EXTRAIT FOURNI.
■ ■ ■ ■ ■ ■ ■
Il faut aussi que le bus puisse bénéficier d’un emplacement stratégique, pour qu’il soit identifiable en un coup d’œil par les locaux. Le partenariat avec les mairies est donc impératif, pour faciliter la logistique.

Le bus est présent 1 fois tous les 15 jours dans chaque commune.

Pour que les communes puissent bénéficier de la présence du bus, des appels à manifestation d’intérêt sont régulièrement lancés pour accroître la zone d’action du bus. 

Territoire d’action : les communes rurales – après une expérimentation sur 3 communes, le bus officie désormais sur 13 communes.

Publics cibles : territoires ruraux, forte représentation des publics seniors mais le dispositif s’adresse à tous les publics.

Financements : subventions publiques – 30 000€ par la Banque des Territoires, l’Agence Nationale de la Cohésion des Territoires et par la Communauté d’agglomérations (à hauteur de 20 000€). 

Contact : cap.emmanuel.garcia[at]gmail.com 

Le syndicat mixte la Fibre 64 et son médiateur numérique itinérant : 

 

Objectif : Proposer des ateliers collectifs de médiation numérique dans les communes des Pyrénées-Atlantiques (64)

Modalités de mise en œuvre : sur le plan RH, un médiateur numérique, disposant d’un véhicule. Le matériel utilisé pour les ateliers collectifs appartient à la structure et est mis à disposition des participants. Ils peuvent ainsi prendre en main ledit matériel et manipuler des logiciels pré-installés (ce qui évite la problématique d’avoir un participant sans le logiciel en question).
■ ■ ■ ■ ■ ■ ■
OBJECTIF.
Recopiez mot pour mot le passage de l'extrait ci-dessus sur la médiation numérique en milieu rural, depuis « Il faut aussi » jusqu'à « sur 13 communes. ».
■ ■ ■ ■ ■ ■ ■
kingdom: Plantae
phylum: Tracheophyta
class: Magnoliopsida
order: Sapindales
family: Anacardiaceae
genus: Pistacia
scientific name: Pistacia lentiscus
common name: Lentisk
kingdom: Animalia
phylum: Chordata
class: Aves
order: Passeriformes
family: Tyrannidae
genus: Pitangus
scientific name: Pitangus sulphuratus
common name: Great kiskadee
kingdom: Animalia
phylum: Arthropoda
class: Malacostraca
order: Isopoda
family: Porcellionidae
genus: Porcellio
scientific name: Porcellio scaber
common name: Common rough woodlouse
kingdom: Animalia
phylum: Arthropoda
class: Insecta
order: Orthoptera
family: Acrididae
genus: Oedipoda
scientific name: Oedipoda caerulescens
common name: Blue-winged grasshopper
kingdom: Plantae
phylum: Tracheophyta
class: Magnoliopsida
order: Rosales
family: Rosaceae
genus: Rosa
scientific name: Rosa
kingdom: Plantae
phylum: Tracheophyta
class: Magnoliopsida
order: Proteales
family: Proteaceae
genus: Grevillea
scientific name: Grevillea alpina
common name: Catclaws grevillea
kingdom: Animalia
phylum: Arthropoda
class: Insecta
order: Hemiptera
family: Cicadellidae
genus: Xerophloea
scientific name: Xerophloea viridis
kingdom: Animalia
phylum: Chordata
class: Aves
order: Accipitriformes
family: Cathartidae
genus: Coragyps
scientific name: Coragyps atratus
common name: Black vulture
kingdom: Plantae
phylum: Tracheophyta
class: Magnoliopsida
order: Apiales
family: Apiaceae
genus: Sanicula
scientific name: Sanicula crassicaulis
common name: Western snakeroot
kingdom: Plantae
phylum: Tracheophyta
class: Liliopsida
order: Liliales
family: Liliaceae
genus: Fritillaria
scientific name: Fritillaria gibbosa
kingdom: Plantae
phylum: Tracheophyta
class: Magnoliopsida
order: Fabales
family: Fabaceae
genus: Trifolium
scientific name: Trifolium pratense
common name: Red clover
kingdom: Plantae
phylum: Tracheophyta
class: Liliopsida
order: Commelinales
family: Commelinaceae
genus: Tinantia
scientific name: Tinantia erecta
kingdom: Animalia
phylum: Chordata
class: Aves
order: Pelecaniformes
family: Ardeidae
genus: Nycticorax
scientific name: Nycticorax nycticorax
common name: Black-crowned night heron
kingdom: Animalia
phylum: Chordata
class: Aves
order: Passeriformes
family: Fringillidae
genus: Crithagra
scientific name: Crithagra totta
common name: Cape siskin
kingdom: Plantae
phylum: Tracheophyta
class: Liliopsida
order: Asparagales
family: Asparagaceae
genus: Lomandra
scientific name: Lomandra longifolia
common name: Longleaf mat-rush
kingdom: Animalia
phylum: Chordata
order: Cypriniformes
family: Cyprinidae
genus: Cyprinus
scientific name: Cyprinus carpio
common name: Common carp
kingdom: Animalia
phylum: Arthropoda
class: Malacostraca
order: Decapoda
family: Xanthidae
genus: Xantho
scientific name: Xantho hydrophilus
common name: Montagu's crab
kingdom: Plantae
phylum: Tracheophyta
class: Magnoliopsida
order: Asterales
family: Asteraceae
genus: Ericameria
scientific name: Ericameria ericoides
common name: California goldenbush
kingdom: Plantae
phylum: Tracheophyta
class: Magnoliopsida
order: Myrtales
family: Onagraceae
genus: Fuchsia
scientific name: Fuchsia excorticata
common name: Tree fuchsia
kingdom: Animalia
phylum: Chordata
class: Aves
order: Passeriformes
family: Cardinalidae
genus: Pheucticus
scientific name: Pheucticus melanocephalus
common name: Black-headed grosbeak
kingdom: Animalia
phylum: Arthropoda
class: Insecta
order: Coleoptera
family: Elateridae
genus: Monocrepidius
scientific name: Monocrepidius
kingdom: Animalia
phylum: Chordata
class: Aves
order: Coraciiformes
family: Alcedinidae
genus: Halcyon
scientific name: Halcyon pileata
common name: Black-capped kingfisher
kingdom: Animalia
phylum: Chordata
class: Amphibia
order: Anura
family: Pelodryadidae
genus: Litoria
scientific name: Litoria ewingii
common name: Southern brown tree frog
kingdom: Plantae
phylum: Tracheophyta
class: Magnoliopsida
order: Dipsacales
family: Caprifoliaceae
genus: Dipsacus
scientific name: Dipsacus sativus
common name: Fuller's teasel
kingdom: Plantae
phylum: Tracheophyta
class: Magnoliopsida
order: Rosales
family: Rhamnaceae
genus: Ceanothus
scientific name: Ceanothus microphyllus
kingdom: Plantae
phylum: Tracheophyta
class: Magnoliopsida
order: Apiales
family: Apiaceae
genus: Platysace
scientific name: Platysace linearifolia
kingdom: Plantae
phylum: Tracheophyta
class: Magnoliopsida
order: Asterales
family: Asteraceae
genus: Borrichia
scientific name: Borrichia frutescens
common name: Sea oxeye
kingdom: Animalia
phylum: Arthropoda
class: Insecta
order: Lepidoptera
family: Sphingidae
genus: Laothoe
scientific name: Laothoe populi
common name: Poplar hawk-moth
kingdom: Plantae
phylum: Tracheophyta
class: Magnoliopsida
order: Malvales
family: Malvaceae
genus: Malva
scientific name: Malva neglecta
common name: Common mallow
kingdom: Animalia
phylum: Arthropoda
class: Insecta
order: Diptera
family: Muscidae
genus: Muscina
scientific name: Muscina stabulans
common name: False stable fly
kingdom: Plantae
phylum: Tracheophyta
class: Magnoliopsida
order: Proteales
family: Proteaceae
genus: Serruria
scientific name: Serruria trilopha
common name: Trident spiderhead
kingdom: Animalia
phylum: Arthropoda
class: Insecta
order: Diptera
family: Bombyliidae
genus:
■ ■ ■ ■ ■ ■ ■
RÉPONSE COMPLÈTE.
Il faut aussi que le bus puisse bénéficier d’un emplacement stratégique, pour qu’il soit identifiable en un coup d’œil par les locaux. Le partenariat avec les mairies est donc impératif, pour faciliter la logistique.

Le bus est présent 1 fois tous les 15 jours dans chaque commune.

Pour que les communes puissent bénéficier de la présence du bus, des appels à manifestation d’intérêt sont régulièrement lancés pour accroître la zone d’action du bus. 

Territoire d’action : les communes rurales – après une expérimentation sur 3 communes, le bus officie désormais sur 13 communes.